Limitations & Future Work¶
- Limited quality of depth and semantic pseudo-labels: Training depth maps are derived from Depth-Anything-V2 and semantic maps from Mask2Former rather than ground truth; real multi-modal annotations would likely yield further improvements.
- Poor generation quality in distant regions: Long video generation exhibits noisy artifacts in distant areas, possibly due to temporal compression in the 3D VAE discarding fine-grained details.
- High computational cost: Unifying multiple modalities introduces additional parameters and computation from modal-specific layers; training time and inference speed are not reported.
- LiDAR modality not addressed: The method supports only RGB, depth, and semantic visual modalities, without extension to point cloud or other 3D sensor data.
- Future directions: (a) More efficient cross-modal information fusion; (b) Extension to additional modalities (optical flow, normal maps); (c) Joint optimization with downstream tasks (3D detection, planning).
Related Work & Insights¶
- vs MagicDrive/MagicDrive-V2: The MagicDrive series encodes box coordinates and handles conditions independently; MoVieDrive instead uses 2D box map projections and a unified layout encoder, yielding a simpler design with better performance.

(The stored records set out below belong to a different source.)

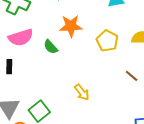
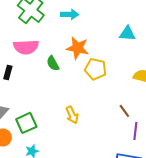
yellow pentagon: (107, 41) -> (95, 69), moved, turned -30

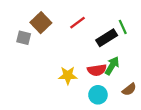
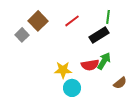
green line: (123, 27) -> (108, 17), moved, turned 32
gray square: (24, 38) -> (22, 35), turned 32
cyan circle: (98, 95) -> (72, 88), moved

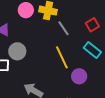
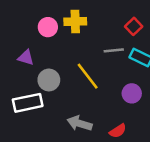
gray line: (63, 28) -> (114, 50), moved, turned -49
yellow line: (62, 57) -> (88, 76), moved

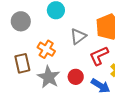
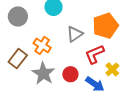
brown rectangle: (22, 63) -> (18, 59), turned 48

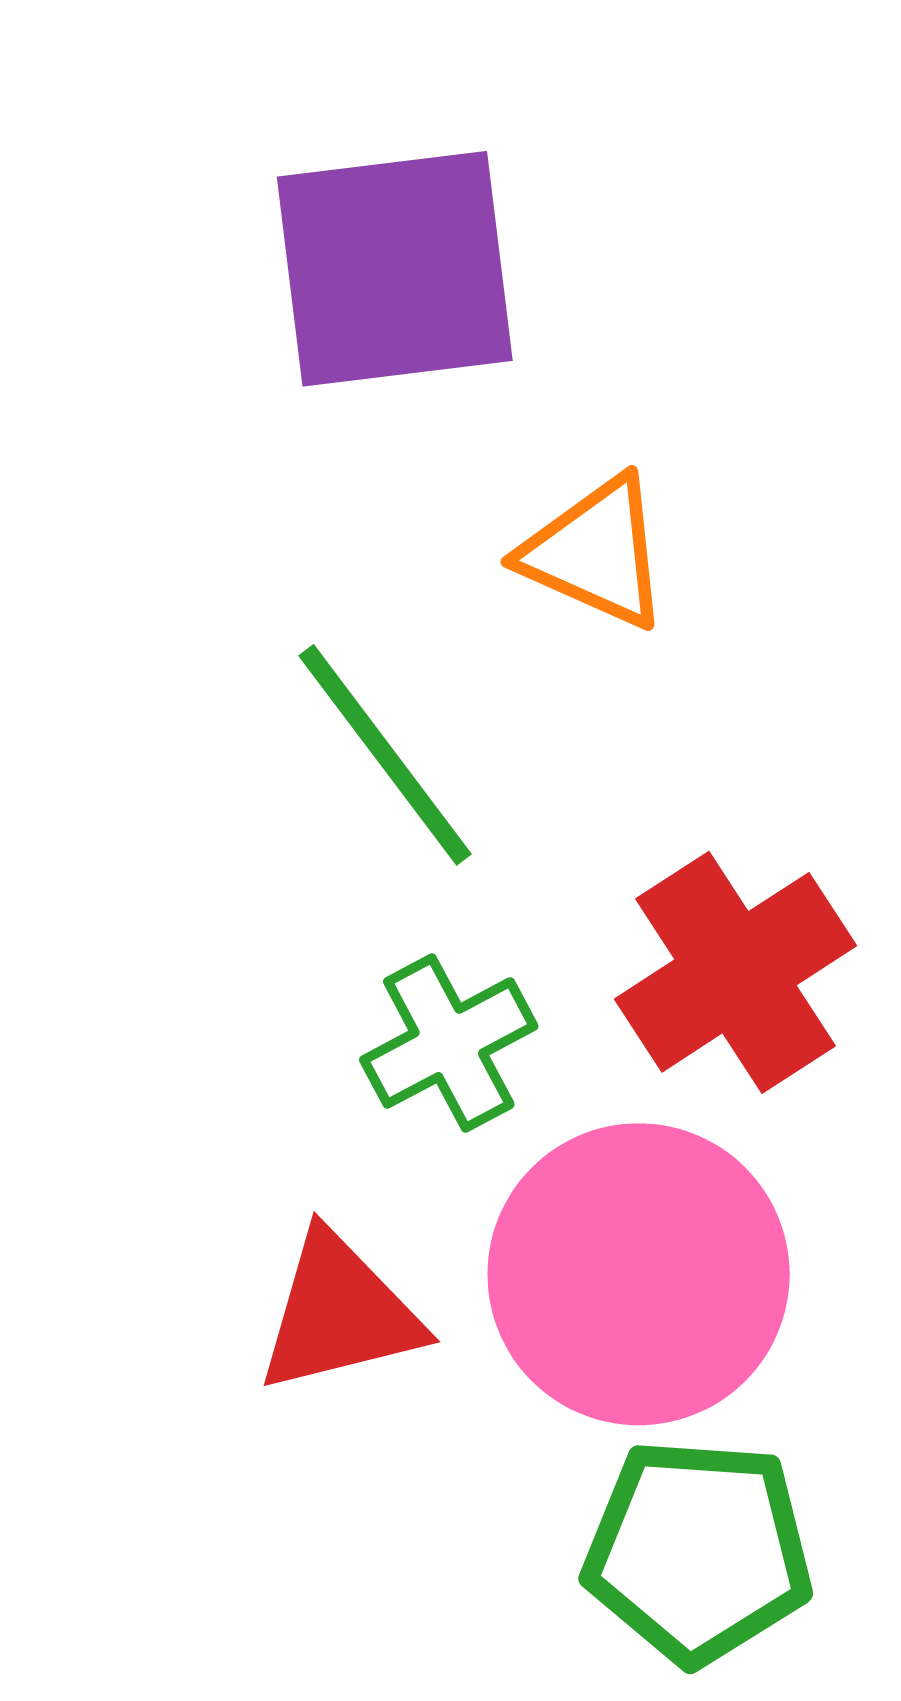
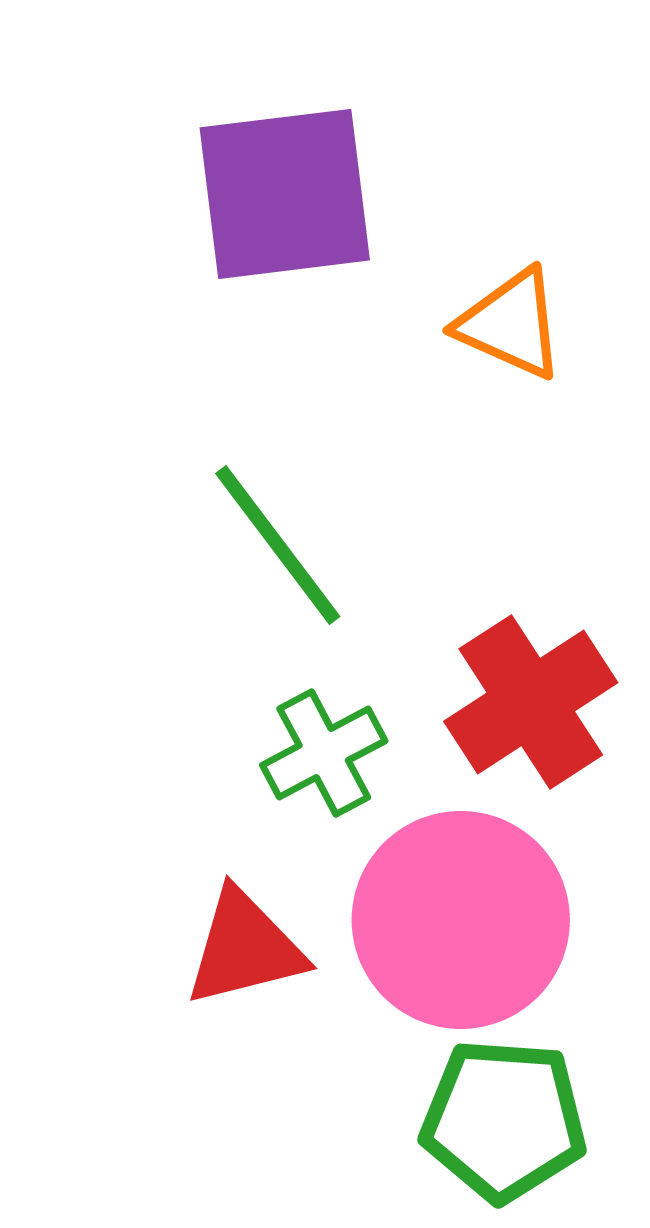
orange triangle: (596, 553) -> (511, 324), moved

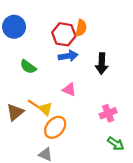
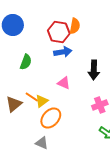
black arrow: (102, 64) -> (94, 70), moved
green semicircle: (28, 67) -> (26, 62), turned -105
yellow triangle: (45, 109) -> (42, 101), turned 40

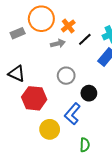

- vs UniScene: UniScene uses separate models for RGB and LiDAR generation; MoVieDrive achieves genuine single-model multi-modal generation.
- vs CogVideoX+SyntheOcc: The direct baseline competitor; MoVieDrive adds multi-view spatiotemporal blocks and cross-modal interaction layers on top, improving FVD by 22%.
- Insights: The modal-shared + modal-specific framework design is generalizable to other multi-modal generation tasks; the unified layout encoder's condition fusion strategy is worth referencing.
Rating¶
- Novelty: ⭐⭐⭐⭐ First unified multi-modal multi-view driving scene generation framework with a well-motivated architecture.
- Experimental Thoroughness: ⭐⭐⭐⭐ Dual-dataset evaluation on nuScenes + Waymo with thorough ablation and visualization analyses.
- Writing Quality: ⭐⭐⭐⭐ Clear structure, highly informative method figures, and a complete notation system.
- Value: ⭐⭐⭐⭐ Significant value for autonomous driving data synthesis; unified multi-modal generation reduces deployment complexity.